WHAT THIS TASK INVOLVES
Retype, word for word, each line between the lines holding "Community engagement has" and "Tuberculosis is just", inclusive, and leave the rest of the data alone.

......

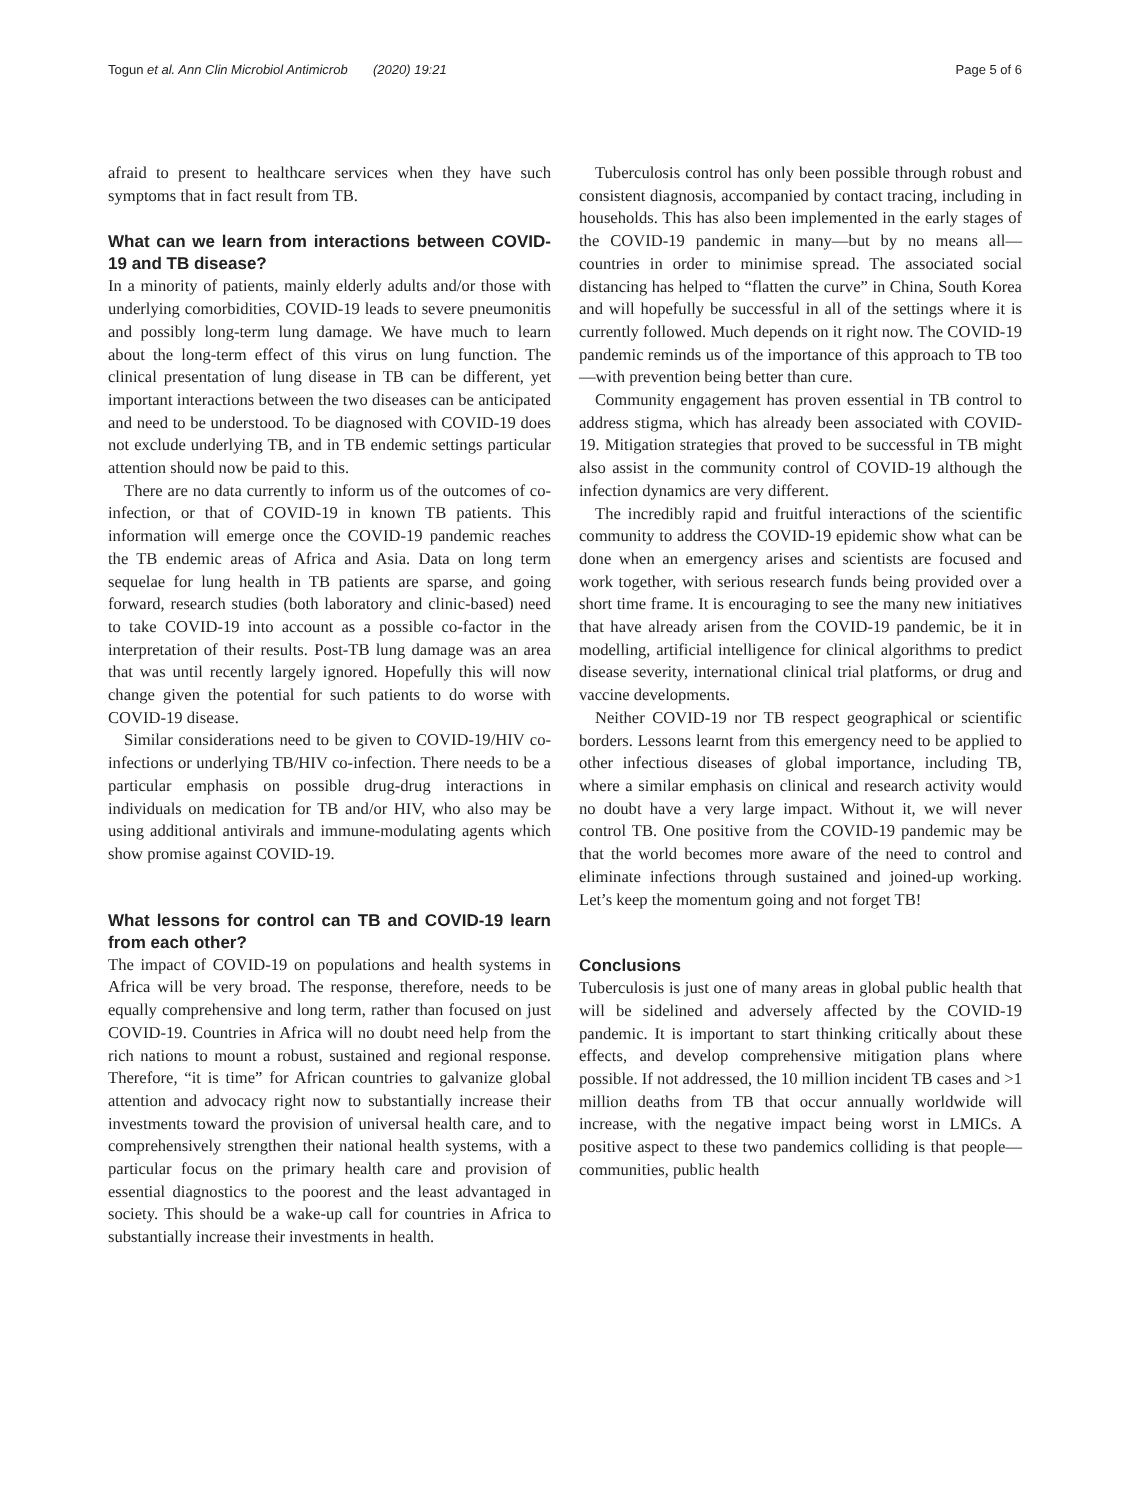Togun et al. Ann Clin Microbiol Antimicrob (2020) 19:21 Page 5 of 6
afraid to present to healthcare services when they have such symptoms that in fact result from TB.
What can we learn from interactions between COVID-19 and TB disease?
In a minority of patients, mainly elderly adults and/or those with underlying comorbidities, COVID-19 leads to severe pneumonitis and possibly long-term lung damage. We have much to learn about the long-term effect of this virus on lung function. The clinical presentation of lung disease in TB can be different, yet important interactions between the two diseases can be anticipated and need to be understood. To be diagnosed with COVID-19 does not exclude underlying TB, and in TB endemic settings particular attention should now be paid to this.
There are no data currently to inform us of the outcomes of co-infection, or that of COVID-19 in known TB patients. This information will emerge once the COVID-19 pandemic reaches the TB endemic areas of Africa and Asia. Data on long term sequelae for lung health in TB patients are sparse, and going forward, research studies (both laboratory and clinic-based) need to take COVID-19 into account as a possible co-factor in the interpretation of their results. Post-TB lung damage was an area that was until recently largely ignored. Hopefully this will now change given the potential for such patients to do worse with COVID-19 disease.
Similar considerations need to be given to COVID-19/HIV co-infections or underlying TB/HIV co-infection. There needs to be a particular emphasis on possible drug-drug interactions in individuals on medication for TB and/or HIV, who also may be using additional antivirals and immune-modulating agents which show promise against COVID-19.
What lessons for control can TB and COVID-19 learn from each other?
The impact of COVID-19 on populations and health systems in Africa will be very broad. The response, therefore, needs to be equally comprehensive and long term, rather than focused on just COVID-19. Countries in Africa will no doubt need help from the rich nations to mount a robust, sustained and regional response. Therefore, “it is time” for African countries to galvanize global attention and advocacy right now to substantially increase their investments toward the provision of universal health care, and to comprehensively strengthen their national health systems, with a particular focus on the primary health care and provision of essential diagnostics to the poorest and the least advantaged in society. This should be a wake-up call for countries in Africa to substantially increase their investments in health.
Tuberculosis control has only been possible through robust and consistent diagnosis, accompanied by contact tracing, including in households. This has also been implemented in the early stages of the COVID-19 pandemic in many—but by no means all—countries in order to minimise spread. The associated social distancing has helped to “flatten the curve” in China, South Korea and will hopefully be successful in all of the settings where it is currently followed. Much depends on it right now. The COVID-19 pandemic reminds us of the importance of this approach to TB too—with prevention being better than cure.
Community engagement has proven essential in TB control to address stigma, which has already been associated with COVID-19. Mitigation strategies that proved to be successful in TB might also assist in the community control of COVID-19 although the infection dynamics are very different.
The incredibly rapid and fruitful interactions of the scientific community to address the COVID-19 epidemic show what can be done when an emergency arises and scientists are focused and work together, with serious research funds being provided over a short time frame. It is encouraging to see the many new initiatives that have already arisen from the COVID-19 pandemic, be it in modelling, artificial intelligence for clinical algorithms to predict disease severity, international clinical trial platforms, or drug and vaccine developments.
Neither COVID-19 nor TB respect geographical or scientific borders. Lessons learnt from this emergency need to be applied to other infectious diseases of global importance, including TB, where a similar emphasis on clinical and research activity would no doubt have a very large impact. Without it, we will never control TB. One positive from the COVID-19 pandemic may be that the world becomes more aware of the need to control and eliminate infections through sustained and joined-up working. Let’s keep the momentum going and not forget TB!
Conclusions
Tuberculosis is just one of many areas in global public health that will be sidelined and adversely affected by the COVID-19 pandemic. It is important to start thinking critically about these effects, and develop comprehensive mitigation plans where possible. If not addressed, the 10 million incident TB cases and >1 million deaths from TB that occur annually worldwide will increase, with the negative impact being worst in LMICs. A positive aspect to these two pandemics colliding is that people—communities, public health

......

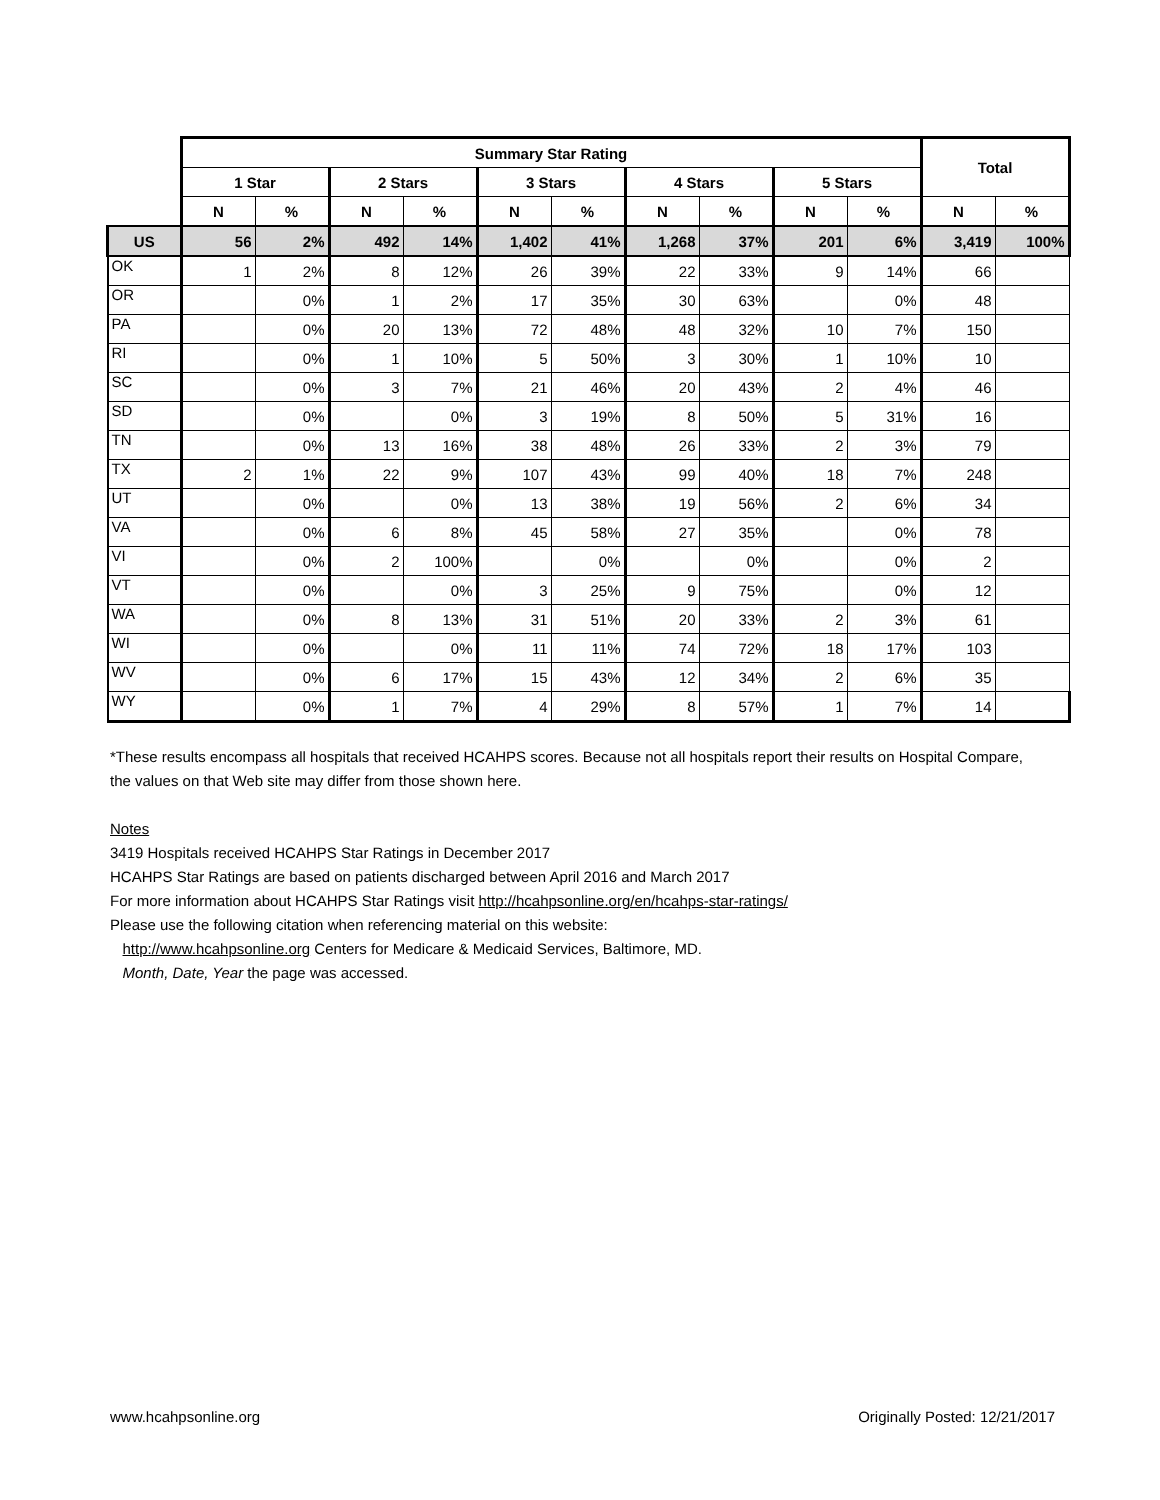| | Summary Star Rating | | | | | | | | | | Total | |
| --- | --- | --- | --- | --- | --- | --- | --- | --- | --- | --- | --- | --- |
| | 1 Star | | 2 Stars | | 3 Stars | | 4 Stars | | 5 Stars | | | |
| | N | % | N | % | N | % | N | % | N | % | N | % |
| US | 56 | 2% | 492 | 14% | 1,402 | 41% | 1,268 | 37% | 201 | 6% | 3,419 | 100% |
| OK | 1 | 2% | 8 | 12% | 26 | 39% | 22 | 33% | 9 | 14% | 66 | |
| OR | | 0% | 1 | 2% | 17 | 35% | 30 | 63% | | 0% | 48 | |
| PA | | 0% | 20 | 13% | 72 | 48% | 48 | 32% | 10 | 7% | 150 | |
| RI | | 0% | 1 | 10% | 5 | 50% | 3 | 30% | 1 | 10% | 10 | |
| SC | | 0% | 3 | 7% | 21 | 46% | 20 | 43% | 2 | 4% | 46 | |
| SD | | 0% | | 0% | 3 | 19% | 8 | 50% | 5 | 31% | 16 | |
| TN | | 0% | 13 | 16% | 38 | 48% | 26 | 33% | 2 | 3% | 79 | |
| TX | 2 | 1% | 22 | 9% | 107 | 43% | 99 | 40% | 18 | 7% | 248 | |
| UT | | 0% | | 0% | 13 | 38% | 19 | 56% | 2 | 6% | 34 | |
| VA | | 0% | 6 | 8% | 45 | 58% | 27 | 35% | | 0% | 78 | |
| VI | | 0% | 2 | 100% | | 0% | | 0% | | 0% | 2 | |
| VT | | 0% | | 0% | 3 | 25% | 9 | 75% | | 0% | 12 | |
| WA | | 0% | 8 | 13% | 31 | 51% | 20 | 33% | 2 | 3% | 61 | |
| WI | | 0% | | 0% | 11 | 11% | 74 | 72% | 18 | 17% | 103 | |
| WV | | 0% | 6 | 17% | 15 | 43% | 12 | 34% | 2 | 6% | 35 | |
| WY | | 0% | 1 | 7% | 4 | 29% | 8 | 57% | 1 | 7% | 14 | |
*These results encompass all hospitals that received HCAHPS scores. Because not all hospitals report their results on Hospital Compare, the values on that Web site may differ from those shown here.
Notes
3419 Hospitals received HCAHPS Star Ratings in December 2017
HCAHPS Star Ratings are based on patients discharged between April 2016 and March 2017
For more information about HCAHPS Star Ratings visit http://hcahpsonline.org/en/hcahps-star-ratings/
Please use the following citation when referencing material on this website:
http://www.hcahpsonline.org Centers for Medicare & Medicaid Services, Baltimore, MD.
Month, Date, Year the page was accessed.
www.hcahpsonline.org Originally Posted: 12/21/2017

......

FINISHED TASK
Community engagement has proven essential in TB control to address stigma, which has already been associated with COVID-19. Mitigation strategies that proved to be successful in TB might also assist in the community control of COVID-19 although the infection dynamics are very different.
The incredibly rapid and fruitful interactions of the scientific community to address the COVID-19 epidemic show what can be done when an emergency arises and scientists are focused and work together, with serious research funds being provided over a short time frame. It is encouraging to see the many new initiatives that have already arisen from the COVID-19 pandemic, be it in modelling, artificial intelligence for clinical algorithms to predict disease severity, international clinical trial platforms, or drug and vaccine developments.
Neither COVID-19 nor TB respect geographical or scientific borders. Lessons learnt from this emergency need to be applied to other infectious diseases of global importance, including TB, where a similar emphasis on clinical and research activity would no doubt have a very large impact. Without it, we will never control TB. One positive from the COVID-19 pandemic may be that the world becomes more aware of the need to control and eliminate infections through sustained and joined-up working. Let’s keep the momentum going and not forget TB!
Conclusions
Tuberculosis is just one of many areas in global public health that will be sidelined and adversely affected by the COVID-19 pandemic. It is important to start thinking critically about these effects, and develop comprehensive mitigation plans where possible. If not addressed, the 10 million incident TB cases and >1 million deaths from TB that occur annually worldwide will increase, with the negative impact being worst in LMICs. A positive aspect to these two pandemics colliding is that people—communities, public health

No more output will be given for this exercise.